── Текст страницы ──

Татьяна Ратькина. Елена Чижова. Время женщин. Театр «Современник». Режиссер Егор Перегудов. Татьяна Ратькина
Функционирует при финансовой поддержке Министерства цифрового развития, связи и массовых коммуникаций Российской Федерации
№ 11, 2024

№ 10, 2024

№ 9, 2024
№ 8, 2024

№ 7, 2024

№ 6, 2024
№ 5, 2024

№ 4, 2024

№ 3, 2024
№ 2, 2024

№ 1, 2024

№ 12, 2023

литературно-художественный и общественно-политический журнал
 


Татьяна Ратькина

Елена Чижова. Время женщин

В паутине голосов

Елена Чижова. Время женщин. — Театр “Современник”. Режиссер Егор Перегудов. Премьера — апрель, 2011.

 

Во “времени” писательницы Елены Чижовой и режиссера Егора Перегудова — мир, избравший своим святилищем кухню и до краев заполненный повседневными делами в лаконичных декорациях Марии Митрофановой. Центрами притяжения становятся плита, раковина, кухонный стол. Мир, где рождаются и умирают под аккомпанемент сплетен, где стерлась грань между бытом и бытием — даже церковный благовест здесь исполняется на алюминиевых кастрюлях. На первый взгляд он кажется пугающе замкнутым, однообразным, скудным. Но, стоит прислушаться к гулу женских голосов, — границы его раздвигаются.

В псевдонатуралистическом романе Чижовой нашлось место для политики и религии, размышлений о национальном характере и смысле жизни, а главное — для фантасмагорического фольклорного начала. В наполненных фольклорными мотивами мечтах и снах проходит подлинная жизнь матери-одиночки Антонины (Алена Бабенко). В обрывочных рассказах, где правда переплетается с вымыслом, раскрываются трагические судьбы трех “старух” — Евдокии (Тамара Дегтярева), Ариадны (Таисия Михолап) и Гликерии (Людмила Крылова). Во что-то иное переплавляется бесцветная жизнь Ленинграда рубежа 50—60-х годов в сознании Сюзанны, дочери Антонины, — ее также играет Алена Бабенко.

───

→ Ваша задача
Выведите без изменений весь фрагмент текста страницы, начиная со слов «В псевдонатуралистическом романе» и вплоть до слов «играет Алена Бабенко.». Записи взяты из другого источника.

── Набор записей ──

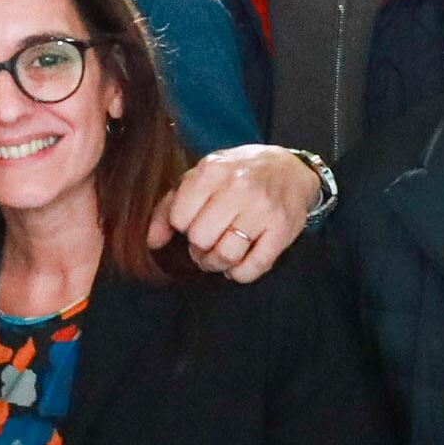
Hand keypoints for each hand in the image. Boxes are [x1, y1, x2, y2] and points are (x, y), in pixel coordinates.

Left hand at [154, 140, 319, 280]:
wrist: (291, 170)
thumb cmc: (238, 175)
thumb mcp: (202, 177)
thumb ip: (170, 206)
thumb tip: (152, 242)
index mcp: (213, 171)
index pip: (180, 217)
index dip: (183, 227)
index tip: (194, 223)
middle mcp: (239, 187)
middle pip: (201, 239)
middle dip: (199, 248)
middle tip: (208, 242)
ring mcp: (262, 210)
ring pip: (225, 255)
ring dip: (217, 264)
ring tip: (220, 255)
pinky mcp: (281, 231)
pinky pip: (252, 267)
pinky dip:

───

→ Решение задачи
В псевдонатуралистическом романе Чижовой нашлось место для политики и религии, размышлений о национальном характере и смысле жизни, а главное — для фантасмагорического фольклорного начала. В наполненных фольклорными мотивами мечтах и снах проходит подлинная жизнь матери-одиночки Антонины (Алена Бабенко). В обрывочных рассказах, где правда переплетается с вымыслом, раскрываются трагические судьбы трех “старух” — Евдокии (Тамара Дегтярева), Ариадны (Таисия Михолап) и Гликерии (Людмила Крылова). Во что-то иное переплавляется бесцветная жизнь Ленинграда рубежа 50—60-х годов в сознании Сюзанны, дочери Антонины, — ее также играет Алена Бабенко.